Even nutritious foods can cause weight gain when eaten in excess. Practicing correct portion sizes can have a profound effect on the number of calories eaten. When at home use smaller glasses, salad plates and cups instead of bowls and measure foods prior to eating. For times when you cannot measure compare the size of the portions to standard items such as CD's, dice, softballs or items that are readily available such as your palm, thumb, or fist. Study labels to be aware of the portion size of labeled foods and do not eat out of the box or bag. Use these tips and you can eat what you love and save hundreds of calories.
Treadmill vs. Elliptical
Which of these popular exercise machines are better for you/will help you burn more calories? The answer may surprise you.
It’s a tie! While everyone’s bodies are different, the calories burned from running on a treadmill vs. using an elliptical are similar. However, walking on the treadmill will burn fewer calories than when using an elliptical, especially with some resistance.

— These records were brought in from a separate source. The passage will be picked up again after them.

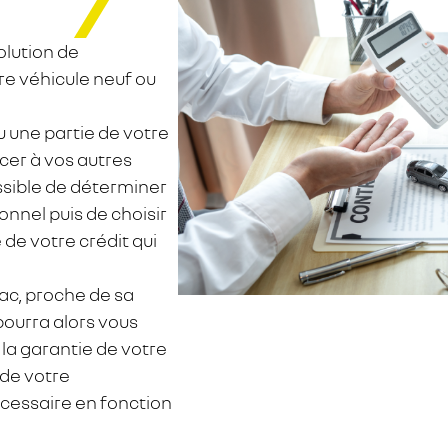
olution de
re véhicule neuf ou
ou une partie de votre
cer à vos autres
ossible de déterminer
nnel puis de choisir
 de votre crédit qui
ac, proche de sa
pourra alors vous
 la garantie de votre
 de votre
cessaire en fonction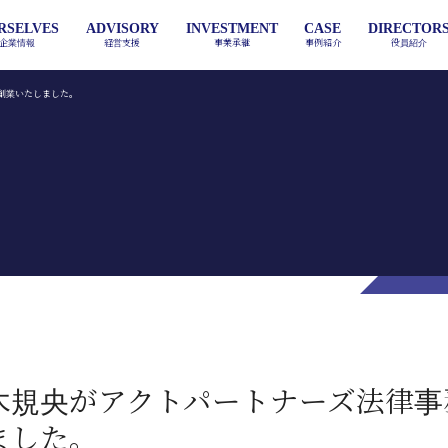
RSELVES
ADVISORY
INVESTMENT
CASE
DIRECTOR
企業情報
経営支援
事業承継
事例紹介
役員紹介
創業いたしました。
PLAN
VISION
M&A / FINANCE
COMMENT
ABOUT
CONCEP
事業計画
事業承継への想い
企業買収 / 資金調達
ACT GROUPについて
社員の声
事業承継方
PMI
HUMAN RESOUR
T
Post Merger Integration
人事労務
木規央がアクトパートナーズ法律事
ました。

When deciding which one to use, go for the one you like the best. Hill lovers might enjoy the incline on a treadmill, while others prefer the lower impact of the elliptical.
Consider incorporating both machines into your exercise regimen to reap the most benefits.
Diet vs. Regular Carbonated Beverages
Is it "better" to drink a "diet" soda as opposed to "regular"? The answer isn't as simple as you may think. Both contain carbonation.
Carbonation (carbon dioxide dissolved in a beverage producing carbonic acid), is effective in removing the corrosion from the battery terminals on your car. Many believe there is a similar effect on the sensitive hormone receptors within your stomach and duodenum (the beginning of your small intestine), which only worsens over time (the more you consume, the more "erosion" takes place).
Additionally, some researchers believe there is a correlation between diet soda intake and increased rates of metabolic syndrome and type 2 diabetes. The relationship between the two remains circumstantial for now, but some experts in the field do think this is likely even though the exact cause is not yet known.
The bottom line is this: While the large helping of empty sugar calories found in "regular" carbonated beverages is never good, the negative effects of carbonation are not offset by artificial sweeteners in "diet" marketed drinks.
If you are drinking these carbonated beverages for the caffeine, hot or iced tea is a better choice.